Trump’s “Big Beautiful Bill” Is Hitting Republican States Hard
President Donald Trump’s behemoth spending bill is forcing Republican lawmakers to consider dramatic budget cuts in many states.
Lost tax revenue from Trump’s tax cuts and added costs for new requirements for Medicaid and the Supplemental Nutrition Assistance Program are costing Republican-led states as much as $450 million per year, Politico reported Wednesday.

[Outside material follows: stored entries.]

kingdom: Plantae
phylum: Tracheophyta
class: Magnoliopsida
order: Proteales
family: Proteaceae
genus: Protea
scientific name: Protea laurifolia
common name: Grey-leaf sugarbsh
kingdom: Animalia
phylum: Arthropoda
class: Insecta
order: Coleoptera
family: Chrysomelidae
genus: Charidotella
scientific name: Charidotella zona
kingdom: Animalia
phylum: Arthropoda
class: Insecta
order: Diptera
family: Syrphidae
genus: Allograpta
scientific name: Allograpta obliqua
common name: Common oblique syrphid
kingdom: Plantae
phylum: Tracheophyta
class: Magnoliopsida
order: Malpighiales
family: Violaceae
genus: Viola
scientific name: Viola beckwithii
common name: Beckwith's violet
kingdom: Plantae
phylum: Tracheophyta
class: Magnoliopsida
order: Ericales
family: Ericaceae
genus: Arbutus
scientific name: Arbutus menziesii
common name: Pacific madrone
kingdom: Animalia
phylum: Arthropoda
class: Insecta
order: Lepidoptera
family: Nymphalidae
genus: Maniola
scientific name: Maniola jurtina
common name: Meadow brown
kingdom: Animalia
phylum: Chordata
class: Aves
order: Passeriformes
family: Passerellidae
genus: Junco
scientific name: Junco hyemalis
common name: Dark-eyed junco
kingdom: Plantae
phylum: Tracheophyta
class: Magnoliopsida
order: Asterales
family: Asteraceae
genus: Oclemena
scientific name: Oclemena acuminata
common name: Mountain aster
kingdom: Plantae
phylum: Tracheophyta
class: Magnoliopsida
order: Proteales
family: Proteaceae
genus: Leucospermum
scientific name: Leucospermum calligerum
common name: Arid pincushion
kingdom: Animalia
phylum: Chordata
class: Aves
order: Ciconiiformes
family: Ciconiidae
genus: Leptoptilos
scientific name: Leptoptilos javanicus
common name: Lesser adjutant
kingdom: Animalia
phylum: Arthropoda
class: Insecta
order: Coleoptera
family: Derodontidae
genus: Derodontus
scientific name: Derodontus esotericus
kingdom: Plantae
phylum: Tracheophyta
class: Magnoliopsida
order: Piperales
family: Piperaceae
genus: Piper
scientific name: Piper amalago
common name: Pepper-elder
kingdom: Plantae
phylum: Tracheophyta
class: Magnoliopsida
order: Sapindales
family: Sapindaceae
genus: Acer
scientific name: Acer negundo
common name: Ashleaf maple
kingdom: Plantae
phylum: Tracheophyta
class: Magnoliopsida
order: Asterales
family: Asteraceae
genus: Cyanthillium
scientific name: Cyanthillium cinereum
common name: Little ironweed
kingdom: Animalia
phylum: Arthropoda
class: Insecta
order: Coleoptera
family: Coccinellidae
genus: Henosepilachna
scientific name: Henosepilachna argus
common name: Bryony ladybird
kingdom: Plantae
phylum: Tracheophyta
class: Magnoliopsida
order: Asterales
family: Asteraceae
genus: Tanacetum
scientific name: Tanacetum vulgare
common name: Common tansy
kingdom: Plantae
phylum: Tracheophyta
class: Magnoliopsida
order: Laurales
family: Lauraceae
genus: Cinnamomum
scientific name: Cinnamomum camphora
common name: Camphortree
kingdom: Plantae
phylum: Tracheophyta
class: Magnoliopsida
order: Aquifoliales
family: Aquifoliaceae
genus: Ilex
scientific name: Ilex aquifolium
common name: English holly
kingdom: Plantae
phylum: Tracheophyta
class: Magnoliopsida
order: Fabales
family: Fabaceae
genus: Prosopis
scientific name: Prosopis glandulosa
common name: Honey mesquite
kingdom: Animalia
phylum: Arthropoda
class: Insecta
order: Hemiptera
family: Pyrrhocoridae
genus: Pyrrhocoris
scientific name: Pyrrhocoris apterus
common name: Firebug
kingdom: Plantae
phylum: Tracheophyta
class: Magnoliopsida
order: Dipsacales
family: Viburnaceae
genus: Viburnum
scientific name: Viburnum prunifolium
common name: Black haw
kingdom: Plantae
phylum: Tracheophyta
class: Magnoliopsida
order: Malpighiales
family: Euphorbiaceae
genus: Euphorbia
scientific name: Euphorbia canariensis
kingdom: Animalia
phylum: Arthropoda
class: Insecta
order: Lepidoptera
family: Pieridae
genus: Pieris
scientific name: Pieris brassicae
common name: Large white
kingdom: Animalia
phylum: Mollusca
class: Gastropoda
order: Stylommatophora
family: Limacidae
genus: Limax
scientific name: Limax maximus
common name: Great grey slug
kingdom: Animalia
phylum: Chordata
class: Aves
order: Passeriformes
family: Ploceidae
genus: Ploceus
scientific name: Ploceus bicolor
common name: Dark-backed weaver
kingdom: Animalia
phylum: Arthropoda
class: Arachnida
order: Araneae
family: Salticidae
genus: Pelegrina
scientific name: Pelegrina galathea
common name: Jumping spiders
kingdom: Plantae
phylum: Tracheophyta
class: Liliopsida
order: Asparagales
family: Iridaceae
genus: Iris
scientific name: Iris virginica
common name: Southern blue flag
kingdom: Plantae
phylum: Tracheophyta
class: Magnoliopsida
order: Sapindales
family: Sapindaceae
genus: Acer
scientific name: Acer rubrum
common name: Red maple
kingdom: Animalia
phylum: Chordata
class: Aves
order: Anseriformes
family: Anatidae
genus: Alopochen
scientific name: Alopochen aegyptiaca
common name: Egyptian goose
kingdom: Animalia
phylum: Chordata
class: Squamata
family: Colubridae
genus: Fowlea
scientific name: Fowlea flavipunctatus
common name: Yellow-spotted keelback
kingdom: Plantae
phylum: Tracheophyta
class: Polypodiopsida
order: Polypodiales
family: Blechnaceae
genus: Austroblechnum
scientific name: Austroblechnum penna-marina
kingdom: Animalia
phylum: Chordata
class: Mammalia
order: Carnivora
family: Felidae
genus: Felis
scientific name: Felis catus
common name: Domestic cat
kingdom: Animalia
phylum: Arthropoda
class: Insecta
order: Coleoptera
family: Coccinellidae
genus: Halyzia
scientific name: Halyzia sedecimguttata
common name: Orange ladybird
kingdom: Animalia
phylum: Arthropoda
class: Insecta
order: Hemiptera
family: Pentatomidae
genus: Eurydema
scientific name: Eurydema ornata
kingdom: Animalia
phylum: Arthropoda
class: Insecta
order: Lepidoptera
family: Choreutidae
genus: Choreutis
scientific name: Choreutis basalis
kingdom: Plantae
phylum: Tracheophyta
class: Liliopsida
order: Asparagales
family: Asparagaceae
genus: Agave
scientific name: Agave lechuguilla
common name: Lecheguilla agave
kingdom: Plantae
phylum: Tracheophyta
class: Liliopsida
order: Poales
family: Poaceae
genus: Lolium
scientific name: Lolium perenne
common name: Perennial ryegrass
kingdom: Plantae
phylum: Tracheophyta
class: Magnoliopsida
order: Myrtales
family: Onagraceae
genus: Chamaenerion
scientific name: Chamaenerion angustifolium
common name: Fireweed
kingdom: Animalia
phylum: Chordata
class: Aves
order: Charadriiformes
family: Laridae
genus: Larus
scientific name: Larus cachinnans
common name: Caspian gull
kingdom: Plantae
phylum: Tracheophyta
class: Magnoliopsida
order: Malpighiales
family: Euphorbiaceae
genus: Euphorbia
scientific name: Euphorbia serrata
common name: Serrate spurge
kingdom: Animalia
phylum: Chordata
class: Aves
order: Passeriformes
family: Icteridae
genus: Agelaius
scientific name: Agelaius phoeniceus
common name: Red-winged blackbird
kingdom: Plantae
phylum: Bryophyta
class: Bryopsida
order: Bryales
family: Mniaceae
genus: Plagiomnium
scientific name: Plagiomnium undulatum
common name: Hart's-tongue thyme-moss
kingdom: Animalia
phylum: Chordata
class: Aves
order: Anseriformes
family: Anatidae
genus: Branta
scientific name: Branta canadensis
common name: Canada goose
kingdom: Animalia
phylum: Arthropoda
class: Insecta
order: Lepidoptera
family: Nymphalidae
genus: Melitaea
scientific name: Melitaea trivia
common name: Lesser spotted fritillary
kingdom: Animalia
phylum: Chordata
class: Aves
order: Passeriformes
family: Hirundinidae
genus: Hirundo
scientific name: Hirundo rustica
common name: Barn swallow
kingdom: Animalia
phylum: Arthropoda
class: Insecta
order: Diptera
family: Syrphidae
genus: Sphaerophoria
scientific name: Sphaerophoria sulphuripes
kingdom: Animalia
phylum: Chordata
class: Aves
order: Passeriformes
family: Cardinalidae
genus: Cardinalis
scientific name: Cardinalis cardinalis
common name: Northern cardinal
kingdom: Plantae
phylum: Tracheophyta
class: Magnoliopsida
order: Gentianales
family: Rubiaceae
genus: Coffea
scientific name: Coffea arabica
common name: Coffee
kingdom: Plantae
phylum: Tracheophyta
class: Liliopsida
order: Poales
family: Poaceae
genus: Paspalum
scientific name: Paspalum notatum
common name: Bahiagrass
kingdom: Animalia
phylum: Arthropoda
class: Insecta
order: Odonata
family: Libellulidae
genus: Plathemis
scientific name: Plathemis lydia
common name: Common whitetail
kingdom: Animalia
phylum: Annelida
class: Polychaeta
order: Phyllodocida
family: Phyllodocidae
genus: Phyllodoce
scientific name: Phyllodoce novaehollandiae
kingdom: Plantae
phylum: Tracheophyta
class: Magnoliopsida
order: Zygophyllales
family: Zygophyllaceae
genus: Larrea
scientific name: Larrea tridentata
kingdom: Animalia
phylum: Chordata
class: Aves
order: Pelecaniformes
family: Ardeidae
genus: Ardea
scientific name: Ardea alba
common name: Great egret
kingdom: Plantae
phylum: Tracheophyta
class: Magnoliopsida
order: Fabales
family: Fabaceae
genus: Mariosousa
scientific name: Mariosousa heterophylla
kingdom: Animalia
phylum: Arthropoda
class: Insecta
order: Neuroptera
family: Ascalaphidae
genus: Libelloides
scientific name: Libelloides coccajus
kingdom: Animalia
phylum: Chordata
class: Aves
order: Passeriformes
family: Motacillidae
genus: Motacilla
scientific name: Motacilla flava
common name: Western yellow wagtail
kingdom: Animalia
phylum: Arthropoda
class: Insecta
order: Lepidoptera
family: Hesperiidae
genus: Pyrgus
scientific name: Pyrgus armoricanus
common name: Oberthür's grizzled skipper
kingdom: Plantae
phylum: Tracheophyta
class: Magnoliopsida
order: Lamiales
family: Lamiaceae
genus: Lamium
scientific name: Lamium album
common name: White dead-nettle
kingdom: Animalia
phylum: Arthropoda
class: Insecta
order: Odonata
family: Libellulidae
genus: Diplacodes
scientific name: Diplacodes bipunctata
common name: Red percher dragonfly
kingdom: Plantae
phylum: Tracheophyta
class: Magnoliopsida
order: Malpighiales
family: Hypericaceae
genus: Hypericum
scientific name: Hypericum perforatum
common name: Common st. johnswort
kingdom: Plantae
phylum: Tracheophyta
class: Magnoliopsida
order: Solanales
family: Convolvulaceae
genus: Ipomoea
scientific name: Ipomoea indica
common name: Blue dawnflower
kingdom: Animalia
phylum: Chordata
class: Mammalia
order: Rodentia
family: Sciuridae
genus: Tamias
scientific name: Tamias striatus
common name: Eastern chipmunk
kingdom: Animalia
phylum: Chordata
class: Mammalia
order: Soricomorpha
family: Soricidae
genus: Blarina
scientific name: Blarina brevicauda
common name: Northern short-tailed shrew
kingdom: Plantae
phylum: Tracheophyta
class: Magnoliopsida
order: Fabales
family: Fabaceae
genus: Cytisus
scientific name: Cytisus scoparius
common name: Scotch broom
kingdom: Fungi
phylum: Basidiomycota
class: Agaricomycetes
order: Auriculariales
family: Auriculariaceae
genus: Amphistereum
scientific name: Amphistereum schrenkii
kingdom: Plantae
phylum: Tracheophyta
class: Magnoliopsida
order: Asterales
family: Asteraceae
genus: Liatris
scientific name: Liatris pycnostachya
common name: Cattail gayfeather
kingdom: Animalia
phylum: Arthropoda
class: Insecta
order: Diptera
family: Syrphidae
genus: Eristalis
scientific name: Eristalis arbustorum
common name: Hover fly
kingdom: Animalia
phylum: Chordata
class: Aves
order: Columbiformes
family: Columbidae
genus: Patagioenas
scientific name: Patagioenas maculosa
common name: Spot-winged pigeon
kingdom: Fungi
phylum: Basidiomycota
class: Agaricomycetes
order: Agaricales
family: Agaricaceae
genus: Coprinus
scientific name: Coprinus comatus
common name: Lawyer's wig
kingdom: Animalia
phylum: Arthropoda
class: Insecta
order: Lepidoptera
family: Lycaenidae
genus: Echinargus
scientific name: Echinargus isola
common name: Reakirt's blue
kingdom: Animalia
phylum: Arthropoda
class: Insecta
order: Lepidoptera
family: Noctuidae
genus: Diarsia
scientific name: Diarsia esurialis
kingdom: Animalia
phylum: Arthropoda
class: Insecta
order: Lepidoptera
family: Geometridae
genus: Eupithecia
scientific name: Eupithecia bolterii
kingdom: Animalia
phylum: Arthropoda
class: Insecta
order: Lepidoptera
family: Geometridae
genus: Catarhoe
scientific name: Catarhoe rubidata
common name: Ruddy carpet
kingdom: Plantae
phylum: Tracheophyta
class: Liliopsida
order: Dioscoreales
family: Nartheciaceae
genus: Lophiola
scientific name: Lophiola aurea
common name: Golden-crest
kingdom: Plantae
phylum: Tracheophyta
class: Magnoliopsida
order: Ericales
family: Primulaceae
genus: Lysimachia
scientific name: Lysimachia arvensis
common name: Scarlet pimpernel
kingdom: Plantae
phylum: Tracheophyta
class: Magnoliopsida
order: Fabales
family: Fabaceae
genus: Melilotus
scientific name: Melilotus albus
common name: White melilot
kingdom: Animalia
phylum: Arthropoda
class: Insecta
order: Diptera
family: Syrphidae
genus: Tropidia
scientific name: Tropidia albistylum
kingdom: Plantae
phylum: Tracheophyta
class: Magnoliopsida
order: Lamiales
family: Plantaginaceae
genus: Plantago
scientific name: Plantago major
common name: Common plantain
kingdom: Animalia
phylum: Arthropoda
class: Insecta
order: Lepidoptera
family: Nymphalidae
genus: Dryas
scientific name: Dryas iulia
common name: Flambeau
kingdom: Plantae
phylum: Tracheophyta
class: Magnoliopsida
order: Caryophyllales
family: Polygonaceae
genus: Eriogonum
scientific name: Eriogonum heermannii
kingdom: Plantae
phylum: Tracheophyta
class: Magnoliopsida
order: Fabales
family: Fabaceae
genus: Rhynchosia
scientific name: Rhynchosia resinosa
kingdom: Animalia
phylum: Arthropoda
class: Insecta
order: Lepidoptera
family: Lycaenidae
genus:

Many Republican-led states were already working with budgets that were stretched thin. But H.R. 1, Trump’s signature “Big Beautiful Bill,” required states to pay a larger share of SNAP and expand resources to handle new Medicaid work requirements, costing states as much as $50 million per year, according to Politico.
In Idaho, Trump’s federal tax cuts will cost the state an estimated $155 million in 2026, and $175 million in 2027, according to the governor’s office.
“We’re stealing from Peter to pay Paul,” Idaho State Representative Jordan Redman said. “It’s put us in a predicament where now we’re trying to figure out, ‘Ok, what programs do we keep? What programs do we cut?’”
Idaho State Senator Jim Guthrie told Politico that his constituents weren’t convinced that the short-term benefits of Trump’s tax cuts outweighed the cost of services stripped by shrinking budgets.
“The feedback I’m hearing from citizens is that extra few bucks on their [return] at the end of the year, because of the taxes they didn’t have to pay, comes secondary to wanting us to take care of the things that government needs to be invested in,” Guthrie said. “Which is your infrastructure and your roads and bridges and schools and also your Medicaid population.”
In Iowa, Trump’s tax cuts have gutted an additional $350 million from a state that was already facing a $1 billion hole in its budget, the Iowa Legislative Services Agency told Politico.
In Indiana, federal tax cuts on tips and overtime will cost the state an estimated $251 million in tax revenue in 2026. In Arizona, taking on the full federal tax code could cost an estimated $381 million in 2026. In Missouri, Republican House Budget Committee Chair Dirk Deaton proposed an approximately $51.5 million reduction to child care subsidies. “We’re faced with hard decisions,” he said during a hearing earlier this month. “It is what it is.”
Trump’s federal spending bill is sapping state services’ budgets at the same time as the president’s disastrous, and increasingly expensive war in Iran has driven prices up where they will likely stay.